At this point, I must interject and say that, in retrospect, I think I had been subconsciously emboldened by a cheesy reality show I had been watching at the time:
The Pickup Artist
. If you’ve never had the pleasure of seeing this program, the basic premise is this: A guy named Mystery, who is, in actuality, a total tool, teaches über-nerds how to pick up chicks. He wears fur hats and nail polish, and dresses like a wannabe rock star attending a Renaissance Faire. It is reality television at its finest. One of Mystery’s main theses is that it doesn’t really matter
WHAT you are talking about, just as long as you say anything at all to your potential pickup. So when I asked this man about the strange appetizers, although I’m embarrassed to admit it, I think I was channeling the master himself, Mystery.
We had a bit of chitchat going on and then I asked him his name, unfortunately just as he put some food in his mouth. He chewed while giving me the “just a second” finger in the air, swallowed, and returned with “I know what you do and I’d expect you to have better timing than that.” Pretty slick. That was kind of the coolest way anyone has said they recognized me from TV. I ended up talking to him all night long. It was exactly how meeting your boyfriend is supposed to go. I started asking him questions right when he put food in his mouth. Bite. “Whereyoufrom?” Bite. “HowdoyouknowHenry?”

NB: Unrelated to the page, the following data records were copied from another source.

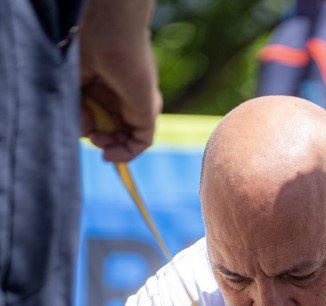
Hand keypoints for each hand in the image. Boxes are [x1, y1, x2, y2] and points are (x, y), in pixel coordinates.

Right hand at [79, 0, 160, 161]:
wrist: (109, 29)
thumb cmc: (90, 44)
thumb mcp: (76, 82)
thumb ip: (78, 108)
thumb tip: (85, 132)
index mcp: (107, 82)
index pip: (102, 114)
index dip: (89, 127)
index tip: (78, 124)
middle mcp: (124, 93)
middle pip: (116, 127)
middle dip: (101, 138)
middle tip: (88, 133)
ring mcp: (138, 101)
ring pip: (128, 135)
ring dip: (111, 146)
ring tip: (98, 141)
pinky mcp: (148, 109)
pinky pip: (143, 140)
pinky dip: (127, 152)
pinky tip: (109, 155)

When he told me he grew up in New York City, I said that I had always pictured people who grew up in the city as hard-living kids, doing cocaine on the subways at age fifteen. I realized in hindsight that I was engaging in yet another one of Mystery’s techniques: “Negging.” Negging is where you throw out a slightly negative comment toward the other person, like “You have bad timing” or “You were probably a coke addict by age fifteen,” and for some reason, rather than causing offense, it draws the other person in.